▸ WORK TO COMPLETE: In the entries that follow, find the line containing "right knee: (725, 558)"; from there, copy every line exactly through the line containing "left hip: (766, 452)".

DATA LISTING Start Marker

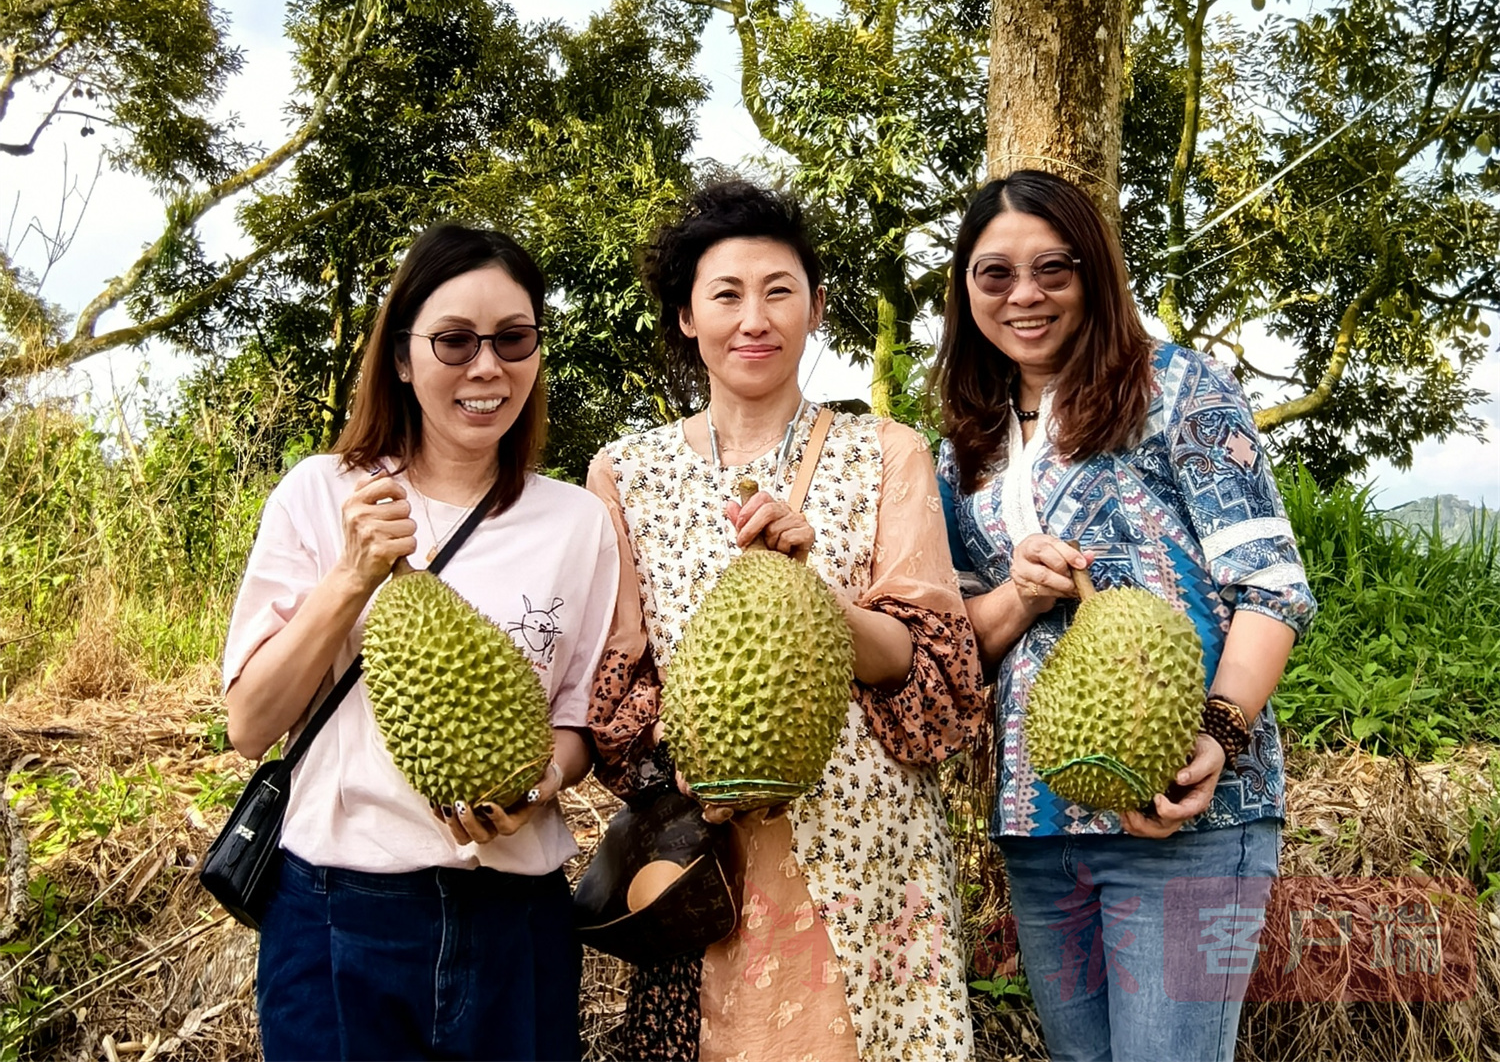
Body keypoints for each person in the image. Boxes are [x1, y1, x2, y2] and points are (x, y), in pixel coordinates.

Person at [587, 180, 988, 1062]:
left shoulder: (886, 453)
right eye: (726, 294)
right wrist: (694, 757)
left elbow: (931, 669)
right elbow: (619, 687)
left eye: (779, 290)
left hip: (866, 845)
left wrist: (818, 597)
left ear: (816, 306)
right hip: (708, 860)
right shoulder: (626, 473)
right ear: (687, 315)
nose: (754, 318)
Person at [933, 169, 1317, 1062]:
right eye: (996, 274)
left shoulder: (1176, 388)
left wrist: (1220, 731)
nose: (1025, 295)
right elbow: (959, 642)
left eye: (1052, 268)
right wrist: (1020, 593)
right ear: (967, 289)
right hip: (1039, 822)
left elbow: (1270, 586)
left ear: (1094, 272)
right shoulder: (965, 445)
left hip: (1190, 810)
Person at [222, 224, 618, 1062]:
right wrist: (351, 576)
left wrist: (541, 782)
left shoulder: (577, 522)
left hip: (517, 919)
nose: (488, 367)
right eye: (454, 340)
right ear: (402, 356)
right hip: (339, 912)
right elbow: (250, 723)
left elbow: (578, 719)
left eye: (513, 339)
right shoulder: (319, 493)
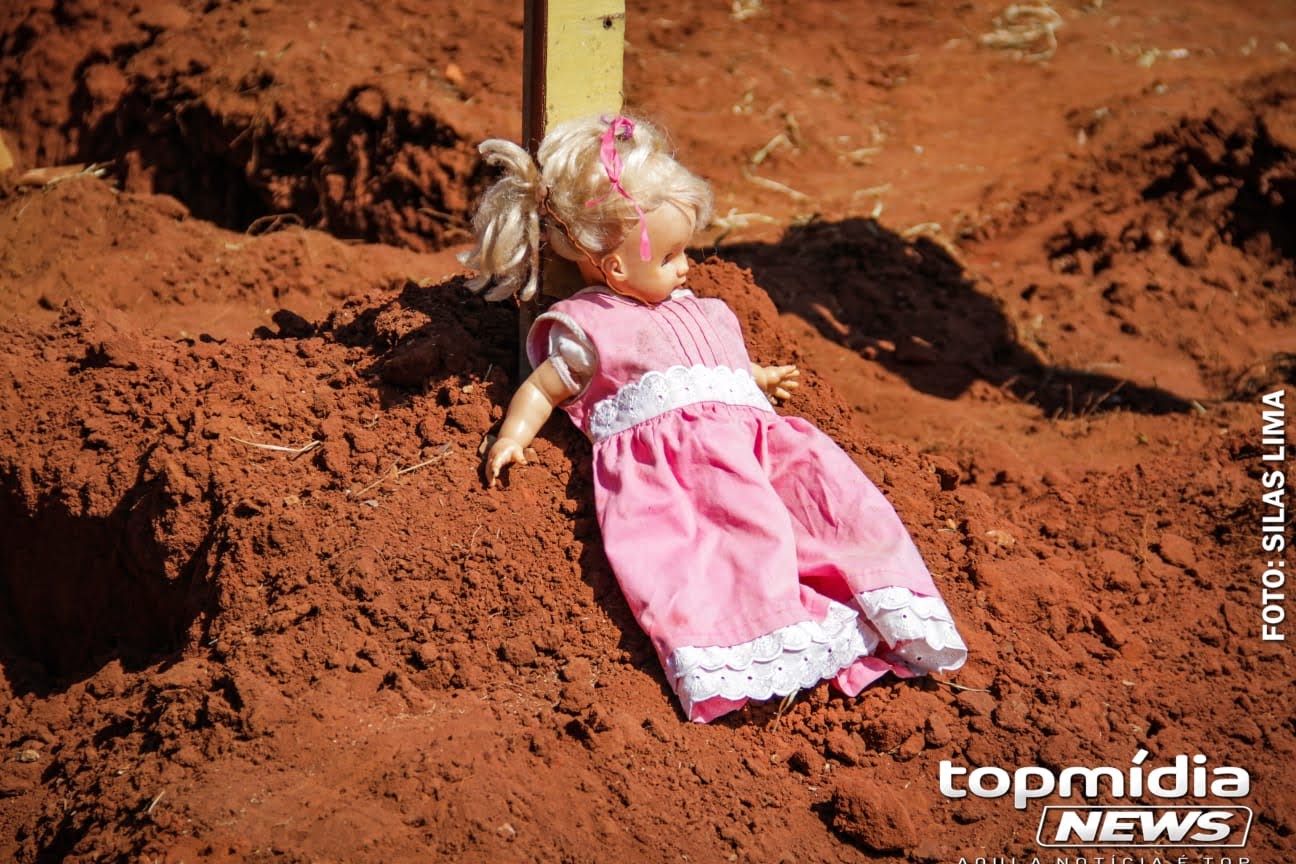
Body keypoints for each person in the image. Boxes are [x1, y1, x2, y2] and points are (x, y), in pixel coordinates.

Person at [460, 112, 967, 722]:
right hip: (689, 480)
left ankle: (864, 614)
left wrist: (756, 378)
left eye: (685, 251)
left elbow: (715, 367)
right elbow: (544, 387)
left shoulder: (705, 309)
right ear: (615, 268)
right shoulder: (592, 329)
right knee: (725, 558)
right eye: (671, 255)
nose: (686, 267)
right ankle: (764, 648)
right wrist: (513, 434)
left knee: (832, 520)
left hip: (766, 452)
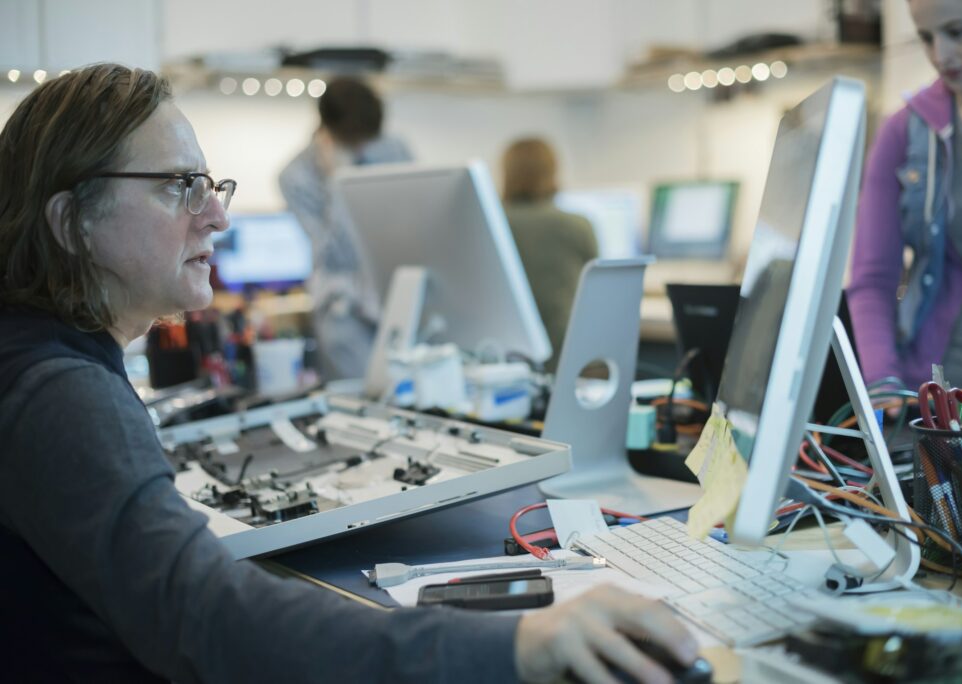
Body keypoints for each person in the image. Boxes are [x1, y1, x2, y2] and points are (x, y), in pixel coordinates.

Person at [0, 64, 698, 683]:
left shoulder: (38, 359)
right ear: (72, 222)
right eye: (180, 187)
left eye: (210, 185)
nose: (217, 215)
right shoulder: (62, 395)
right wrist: (512, 645)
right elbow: (210, 621)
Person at [848, 0, 962, 396]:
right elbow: (873, 278)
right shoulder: (905, 131)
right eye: (926, 38)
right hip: (941, 406)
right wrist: (882, 381)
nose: (940, 55)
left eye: (956, 31)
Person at [279, 77, 412, 382]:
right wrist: (338, 179)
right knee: (363, 406)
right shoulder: (296, 177)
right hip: (344, 310)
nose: (364, 147)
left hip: (396, 299)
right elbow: (337, 254)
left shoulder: (393, 150)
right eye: (354, 141)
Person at [502, 138, 598, 371]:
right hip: (568, 357)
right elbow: (598, 293)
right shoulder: (577, 225)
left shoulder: (492, 222)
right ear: (552, 172)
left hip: (509, 358)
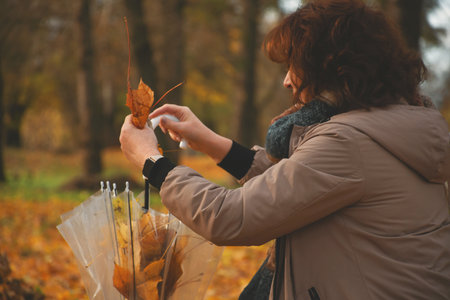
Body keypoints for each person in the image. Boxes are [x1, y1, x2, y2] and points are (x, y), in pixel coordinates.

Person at [120, 0, 450, 299]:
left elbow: (234, 217)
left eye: (294, 66)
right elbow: (301, 183)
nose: (287, 81)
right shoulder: (388, 126)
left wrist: (152, 163)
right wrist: (208, 140)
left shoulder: (350, 143)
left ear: (332, 69)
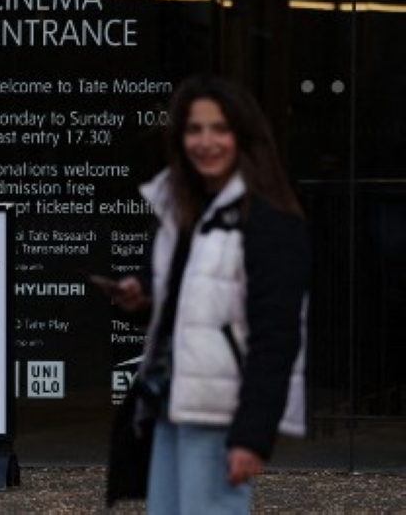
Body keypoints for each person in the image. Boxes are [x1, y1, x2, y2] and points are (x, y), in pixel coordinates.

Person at [109, 75, 310, 513]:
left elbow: (276, 341)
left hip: (221, 413)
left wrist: (251, 437)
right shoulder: (182, 213)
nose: (206, 141)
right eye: (194, 129)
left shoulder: (270, 225)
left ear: (243, 136)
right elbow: (182, 303)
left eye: (219, 129)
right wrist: (140, 296)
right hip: (169, 401)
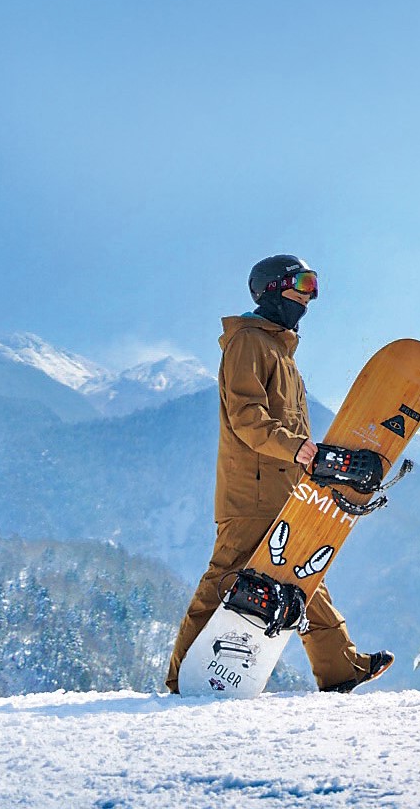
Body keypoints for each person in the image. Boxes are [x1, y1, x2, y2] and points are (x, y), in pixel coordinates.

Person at [165, 253, 392, 694]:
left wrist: (310, 466)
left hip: (284, 488)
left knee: (301, 572)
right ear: (273, 288)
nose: (311, 295)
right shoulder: (248, 343)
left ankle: (340, 665)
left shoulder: (279, 351)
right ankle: (181, 679)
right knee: (224, 580)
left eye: (315, 285)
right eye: (304, 283)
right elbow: (247, 416)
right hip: (250, 493)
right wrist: (297, 448)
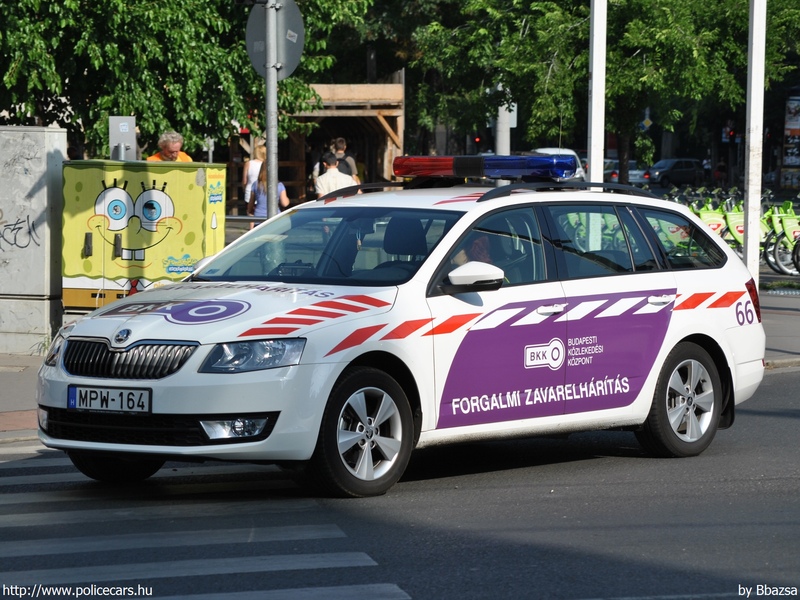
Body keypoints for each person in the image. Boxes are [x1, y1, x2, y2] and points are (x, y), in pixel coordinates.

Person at [248, 161, 290, 226]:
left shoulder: (256, 184)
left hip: (259, 218)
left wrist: (250, 210)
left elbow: (251, 203)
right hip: (275, 218)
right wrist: (288, 199)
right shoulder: (279, 185)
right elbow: (285, 203)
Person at [243, 141, 267, 208]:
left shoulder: (248, 164)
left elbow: (245, 181)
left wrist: (244, 189)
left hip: (249, 193)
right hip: (264, 192)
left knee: (250, 215)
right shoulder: (266, 164)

DATA LISTING End Marker

▸ RESPONSE:
right knee: (725, 558)
right eye: (671, 255)
nose: (686, 267)
right ankle: (764, 648)
right wrist: (513, 434)
left knee: (832, 520)
left hip: (766, 452)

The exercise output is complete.